§ **Bounding box prediction data**:
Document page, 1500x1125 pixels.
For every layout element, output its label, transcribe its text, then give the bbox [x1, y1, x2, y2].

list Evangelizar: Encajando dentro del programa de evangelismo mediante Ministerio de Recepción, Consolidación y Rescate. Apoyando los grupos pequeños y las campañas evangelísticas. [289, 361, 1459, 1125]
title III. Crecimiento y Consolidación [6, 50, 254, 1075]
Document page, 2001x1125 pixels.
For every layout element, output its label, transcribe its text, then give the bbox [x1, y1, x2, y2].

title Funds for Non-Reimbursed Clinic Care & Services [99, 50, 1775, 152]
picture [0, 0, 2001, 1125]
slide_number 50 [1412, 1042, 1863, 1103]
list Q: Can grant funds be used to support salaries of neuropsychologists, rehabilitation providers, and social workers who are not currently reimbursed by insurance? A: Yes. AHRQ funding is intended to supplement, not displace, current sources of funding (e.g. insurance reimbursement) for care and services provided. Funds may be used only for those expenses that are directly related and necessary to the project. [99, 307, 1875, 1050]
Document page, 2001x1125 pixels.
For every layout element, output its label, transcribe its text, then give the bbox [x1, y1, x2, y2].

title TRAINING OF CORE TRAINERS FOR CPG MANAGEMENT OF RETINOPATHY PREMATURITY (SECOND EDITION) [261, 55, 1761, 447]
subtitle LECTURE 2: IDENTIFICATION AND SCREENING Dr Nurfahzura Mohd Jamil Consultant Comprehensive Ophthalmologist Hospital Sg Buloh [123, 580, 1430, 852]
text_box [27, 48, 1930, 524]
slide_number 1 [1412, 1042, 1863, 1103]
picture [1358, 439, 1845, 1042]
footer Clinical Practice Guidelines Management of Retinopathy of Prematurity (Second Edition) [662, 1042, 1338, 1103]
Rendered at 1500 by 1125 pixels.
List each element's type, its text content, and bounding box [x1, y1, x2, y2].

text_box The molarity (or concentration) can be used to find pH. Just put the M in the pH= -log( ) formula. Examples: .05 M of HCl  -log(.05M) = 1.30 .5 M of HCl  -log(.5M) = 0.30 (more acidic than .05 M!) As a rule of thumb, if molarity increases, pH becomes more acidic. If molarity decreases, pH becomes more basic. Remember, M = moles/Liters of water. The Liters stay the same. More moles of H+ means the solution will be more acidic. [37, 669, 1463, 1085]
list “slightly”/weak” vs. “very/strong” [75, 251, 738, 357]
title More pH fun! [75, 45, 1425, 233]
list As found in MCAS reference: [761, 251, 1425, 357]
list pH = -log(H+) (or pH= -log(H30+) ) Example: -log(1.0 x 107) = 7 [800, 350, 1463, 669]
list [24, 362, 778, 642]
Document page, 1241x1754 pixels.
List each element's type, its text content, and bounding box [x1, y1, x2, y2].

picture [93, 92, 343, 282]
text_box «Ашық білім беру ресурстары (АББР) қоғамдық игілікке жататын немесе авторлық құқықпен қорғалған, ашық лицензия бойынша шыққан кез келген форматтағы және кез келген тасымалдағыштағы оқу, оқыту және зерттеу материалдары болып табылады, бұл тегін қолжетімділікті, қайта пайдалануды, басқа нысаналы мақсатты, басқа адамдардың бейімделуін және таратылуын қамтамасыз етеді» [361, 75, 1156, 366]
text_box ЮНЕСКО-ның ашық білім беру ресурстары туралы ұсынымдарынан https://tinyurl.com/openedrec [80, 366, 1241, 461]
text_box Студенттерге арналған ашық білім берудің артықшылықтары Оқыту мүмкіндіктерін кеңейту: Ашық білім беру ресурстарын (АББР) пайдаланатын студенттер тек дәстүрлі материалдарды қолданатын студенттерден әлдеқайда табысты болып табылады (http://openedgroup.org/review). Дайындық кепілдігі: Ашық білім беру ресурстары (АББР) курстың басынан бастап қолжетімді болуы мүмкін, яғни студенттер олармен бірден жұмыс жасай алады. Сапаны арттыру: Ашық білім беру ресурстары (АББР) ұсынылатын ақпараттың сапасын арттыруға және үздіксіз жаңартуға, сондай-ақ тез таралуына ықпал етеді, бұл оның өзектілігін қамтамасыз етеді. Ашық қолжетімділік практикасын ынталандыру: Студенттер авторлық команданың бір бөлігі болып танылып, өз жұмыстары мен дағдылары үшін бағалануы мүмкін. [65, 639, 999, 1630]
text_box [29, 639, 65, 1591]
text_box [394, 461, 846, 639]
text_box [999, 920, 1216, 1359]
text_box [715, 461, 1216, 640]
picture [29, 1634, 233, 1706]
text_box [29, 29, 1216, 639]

§ **WHAT THE EXERCISE ASKS**: Write out every entry exactly as it appears.

§ **EXPECTED ANSWER**:
Document page, 1500x1125 pixels.
For every layout element, output its label, transcribe its text, then give the bbox [x1, y1, x2, y2].

list Evangelizar: Encajando dentro del programa de evangelismo mediante Ministerio de Recepción, Consolidación y Rescate. Apoyando los grupos pequeños y las campañas evangelísticas. [289, 361, 1459, 1125]
title III. Crecimiento y Consolidación [6, 50, 254, 1075]
Document page, 2001x1125 pixels.
For every layout element, output its label, transcribe its text, then give the bbox [x1, y1, x2, y2].

title Funds for Non-Reimbursed Clinic Care & Services [99, 50, 1775, 152]
picture [0, 0, 2001, 1125]
slide_number 50 [1412, 1042, 1863, 1103]
list Q: Can grant funds be used to support salaries of neuropsychologists, rehabilitation providers, and social workers who are not currently reimbursed by insurance? A: Yes. AHRQ funding is intended to supplement, not displace, current sources of funding (e.g. insurance reimbursement) for care and services provided. Funds may be used only for those expenses that are directly related and necessary to the project. [99, 307, 1875, 1050]
Document page, 2001x1125 pixels.
For every layout element, output its label, transcribe its text, then give the bbox [x1, y1, x2, y2].

title TRAINING OF CORE TRAINERS FOR CPG MANAGEMENT OF RETINOPATHY PREMATURITY (SECOND EDITION) [261, 55, 1761, 447]
subtitle LECTURE 2: IDENTIFICATION AND SCREENING Dr Nurfahzura Mohd Jamil Consultant Comprehensive Ophthalmologist Hospital Sg Buloh [123, 580, 1430, 852]
text_box [27, 48, 1930, 524]
slide_number 1 [1412, 1042, 1863, 1103]
picture [1358, 439, 1845, 1042]
footer Clinical Practice Guidelines Management of Retinopathy of Prematurity (Second Edition) [662, 1042, 1338, 1103]
Rendered at 1500 by 1125 pixels.
List each element's type, its text content, and bounding box [x1, y1, x2, y2].

text_box The molarity (or concentration) can be used to find pH. Just put the M in the pH= -log( ) formula. Examples: .05 M of HCl  -log(.05M) = 1.30 .5 M of HCl  -log(.5M) = 0.30 (more acidic than .05 M!) As a rule of thumb, if molarity increases, pH becomes more acidic. If molarity decreases, pH becomes more basic. Remember, M = moles/Liters of water. The Liters stay the same. More moles of H+ means the solution will be more acidic. [37, 669, 1463, 1085]
list “slightly”/weak” vs. “very/strong” [75, 251, 738, 357]
title More pH fun! [75, 45, 1425, 233]
list As found in MCAS reference: [761, 251, 1425, 357]
list pH = -log(H+) (or pH= -log(H30+) ) Example: -log(1.0 x 107) = 7 [800, 350, 1463, 669]
list [24, 362, 778, 642]
Document page, 1241x1754 pixels.
List each element's type, its text content, and bounding box [x1, y1, x2, y2].

picture [93, 92, 343, 282]
text_box «Ашық білім беру ресурстары (АББР) қоғамдық игілікке жататын немесе авторлық құқықпен қорғалған, ашық лицензия бойынша шыққан кез келген форматтағы және кез келген тасымалдағыштағы оқу, оқыту және зерттеу материалдары болып табылады, бұл тегін қолжетімділікті, қайта пайдалануды, басқа нысаналы мақсатты, басқа адамдардың бейімделуін және таратылуын қамтамасыз етеді» [361, 75, 1156, 366]
text_box ЮНЕСКО-ның ашық білім беру ресурстары туралы ұсынымдарынан https://tinyurl.com/openedrec [80, 366, 1241, 461]
text_box Студенттерге арналған ашық білім берудің артықшылықтары Оқыту мүмкіндіктерін кеңейту: Ашық білім беру ресурстарын (АББР) пайдаланатын студенттер тек дәстүрлі материалдарды қолданатын студенттерден әлдеқайда табысты болып табылады (http://openedgroup.org/review). Дайындық кепілдігі: Ашық білім беру ресурстары (АББР) курстың басынан бастап қолжетімді болуы мүмкін, яғни студенттер олармен бірден жұмыс жасай алады. Сапаны арттыру: Ашық білім беру ресурстары (АББР) ұсынылатын ақпараттың сапасын арттыруға және үздіксіз жаңартуға, сондай-ақ тез таралуына ықпал етеді, бұл оның өзектілігін қамтамасыз етеді. Ашық қолжетімділік практикасын ынталандыру: Студенттер авторлық команданың бір бөлігі болып танылып, өз жұмыстары мен дағдылары үшін бағалануы мүмкін. [65, 639, 999, 1630]
text_box [29, 639, 65, 1591]
text_box [394, 461, 846, 639]
text_box [999, 920, 1216, 1359]
text_box [715, 461, 1216, 640]
picture [29, 1634, 233, 1706]
text_box [29, 29, 1216, 639]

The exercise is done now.